── Supplied data
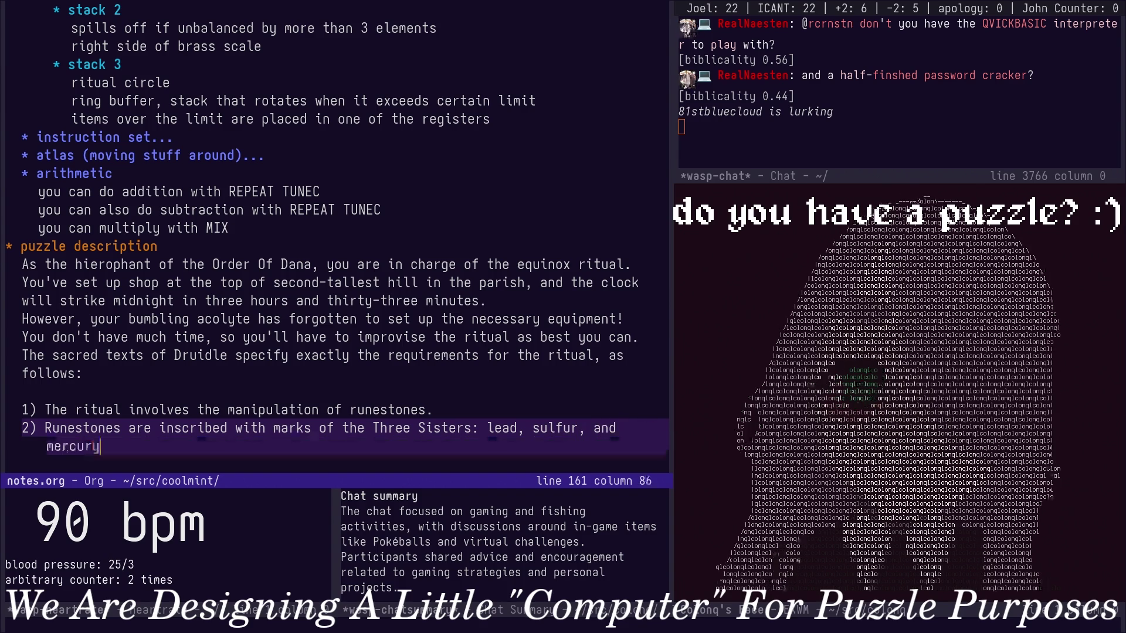
pyautogui.write('.')
# Save notes.org and begin item 3 on a new line below rule 2.
pyautogui.press('Escape')
pyautogui.press('ctrl+x')
pyautogui.press('ctrl+s')
pyautogui.press('ctrl+r')
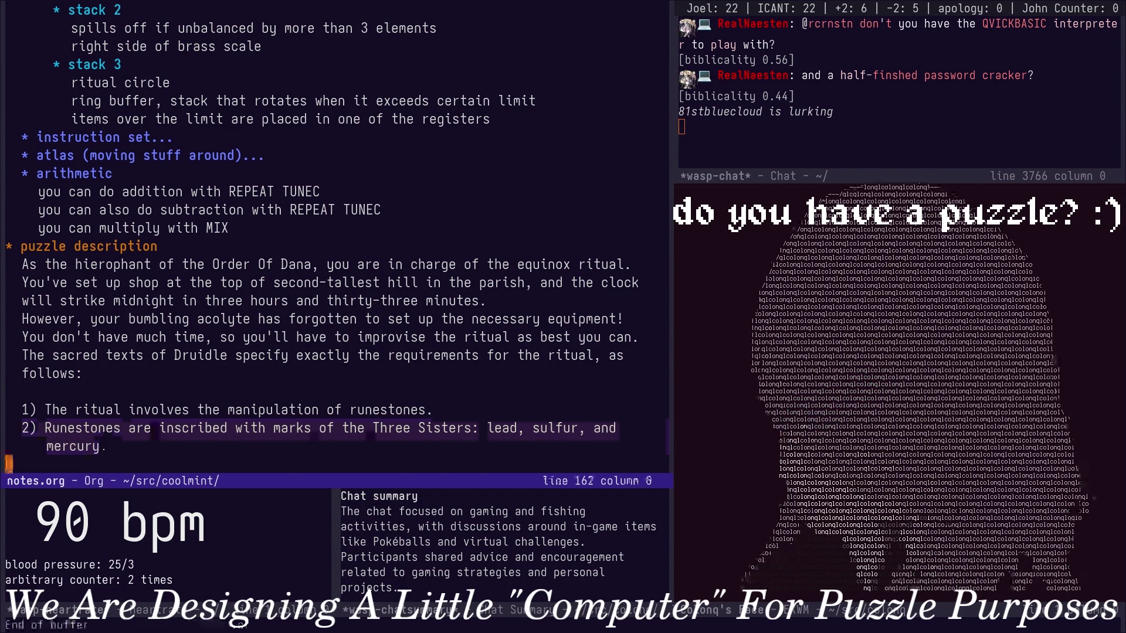
pyautogui.write('sto')
pyautogui.press('Return')
pyautogui.press('o')
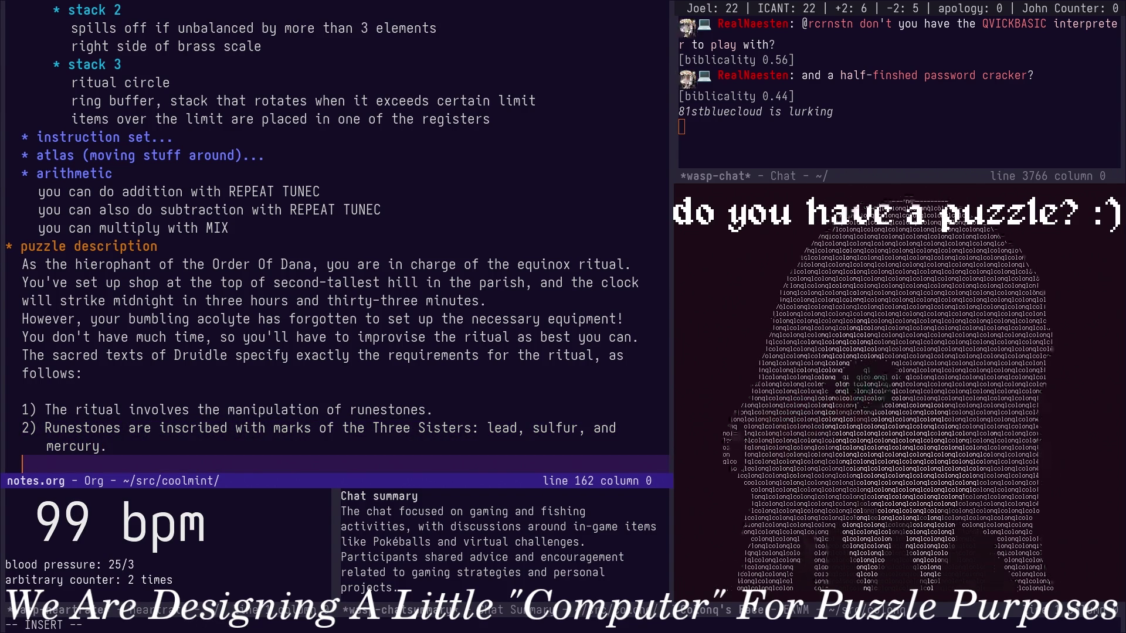
pyautogui.write('3)')
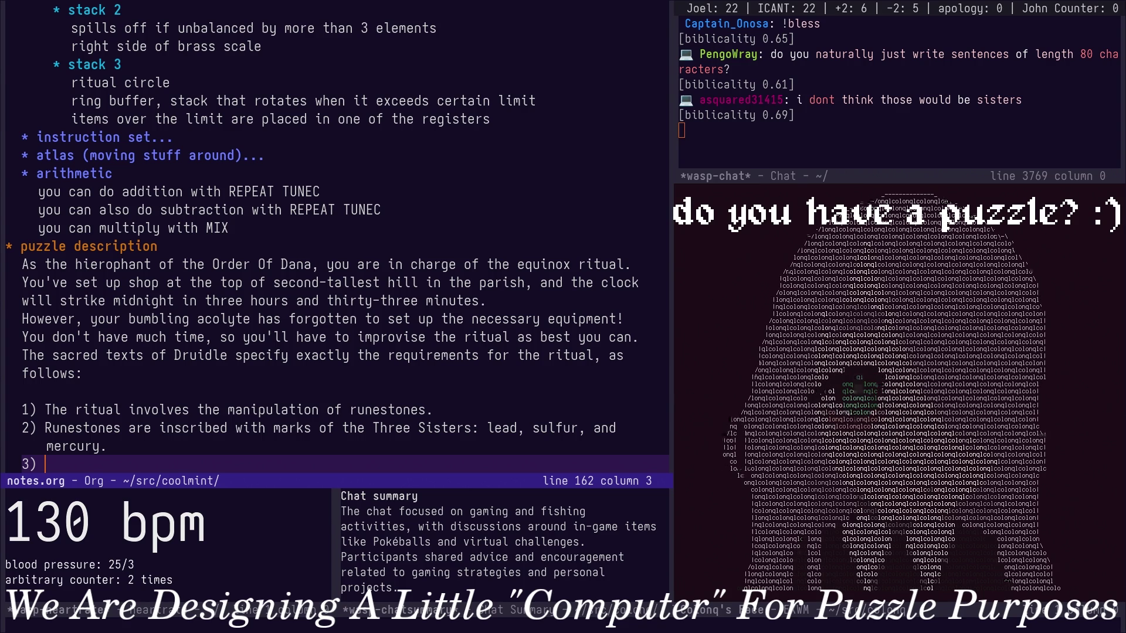
# Review the puzzle introduction and rules, moving through the notes around rule 2.
pyautogui.press('Escape')
pyautogui.press('z')
pyautogui.press('z')
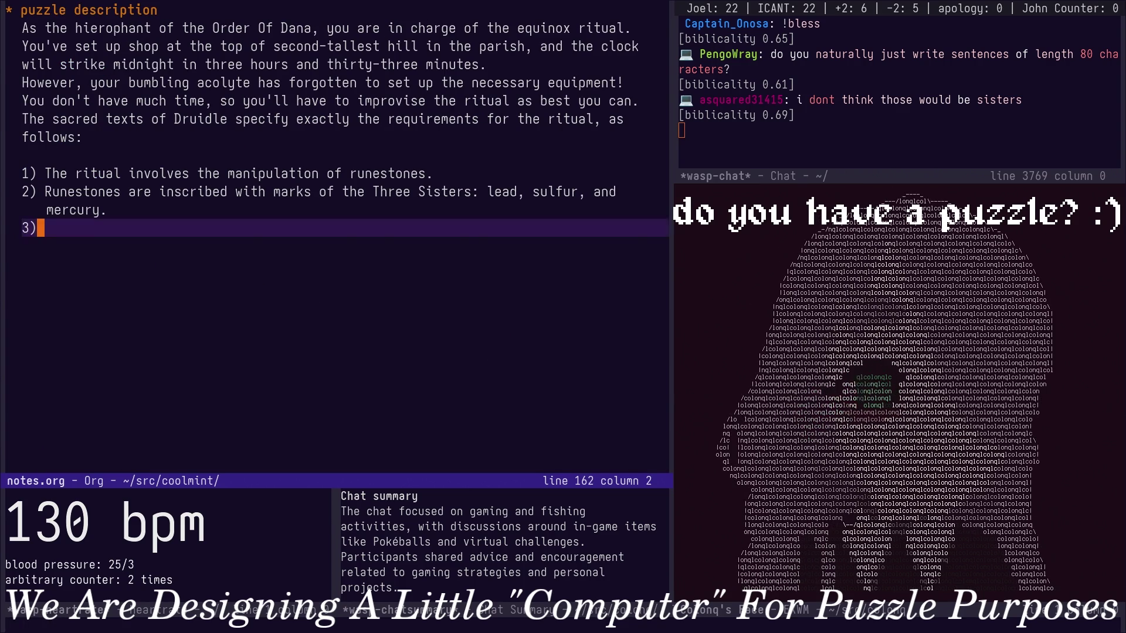
pyautogui.press('k')
pyautogui.press('j')
pyautogui.press('k')
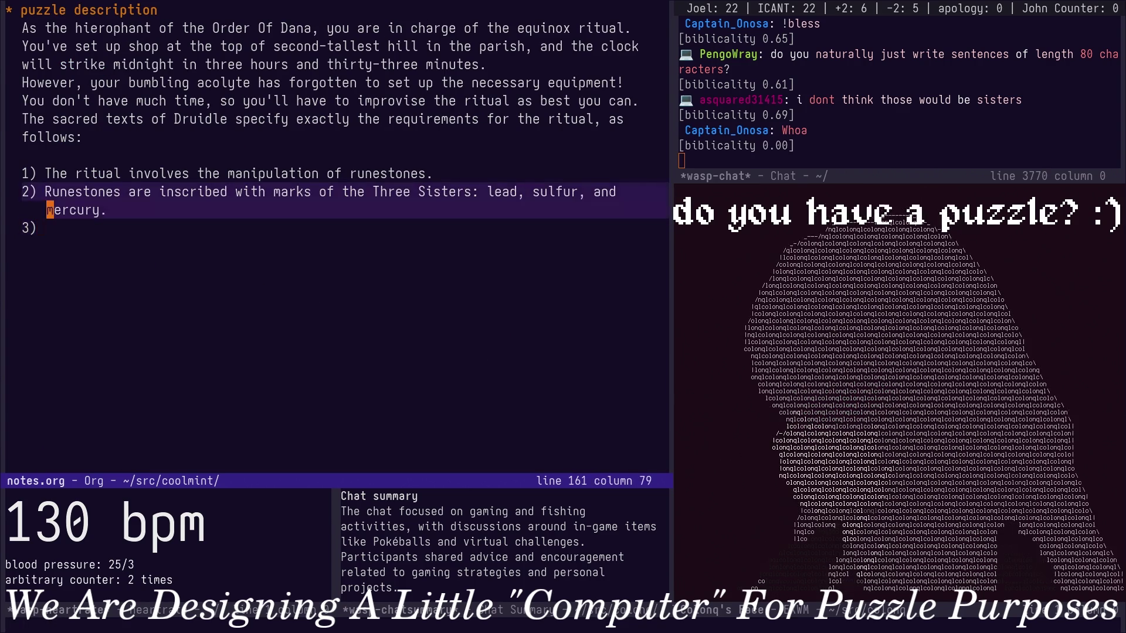
pyautogui.press('j')
pyautogui.press('k')
pyautogui.press('0')
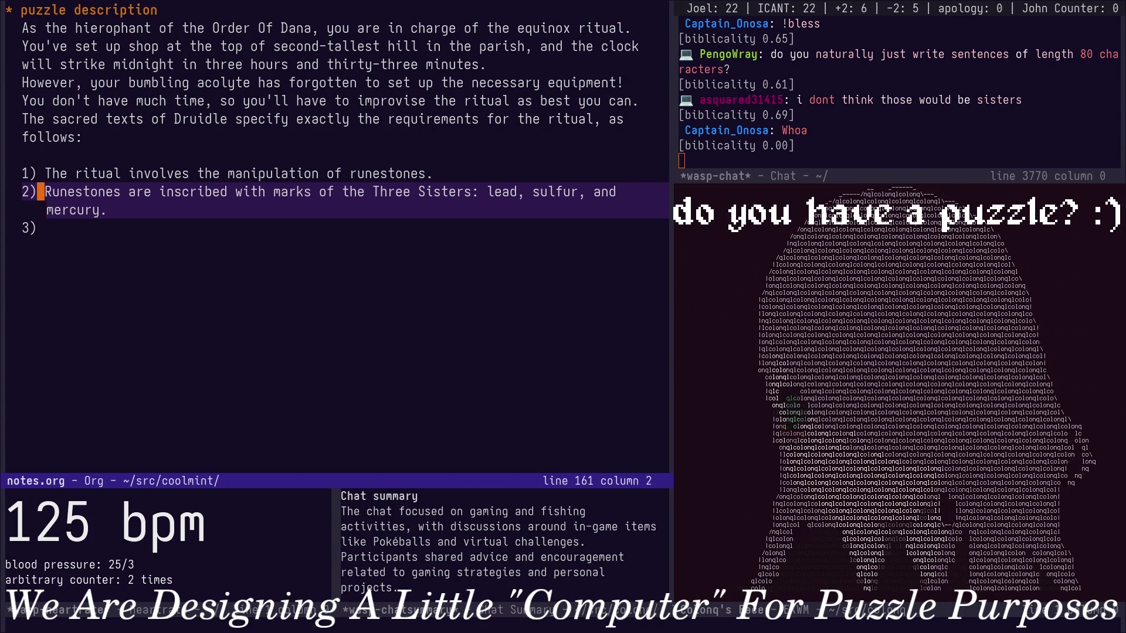
pyautogui.press('k')
pyautogui.press('k')
pyautogui.press('k')
pyautogui.press('k')
pyautogui.press('k')
pyautogui.press('k')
────
Problem requirements. Omit the pictures and output all remaining material exactly.

Completed exercise.
pyautogui.write('.')
# Save notes.org and begin item 3 on a new line below rule 2.
pyautogui.press('Escape')
pyautogui.press('ctrl+x')
pyautogui.press('ctrl+s')
pyautogui.press('ctrl+r')
pyautogui.write('sto')
pyautogui.press('Return')
pyautogui.press('o')
pyautogui.write('3)')
# Review the puzzle introduction and rules, moving through the notes around rule 2.
pyautogui.press('Escape')
pyautogui.press('z')
pyautogui.press('z')
pyautogui.press('k')
pyautogui.press('j')
pyautogui.press('k')
pyautogui.press('j')
pyautogui.press('k')
pyautogui.press('0')
pyautogui.press('k')
pyautogui.press('k')
pyautogui.press('k')
pyautogui.press('k')
pyautogui.press('k')
pyautogui.press('k')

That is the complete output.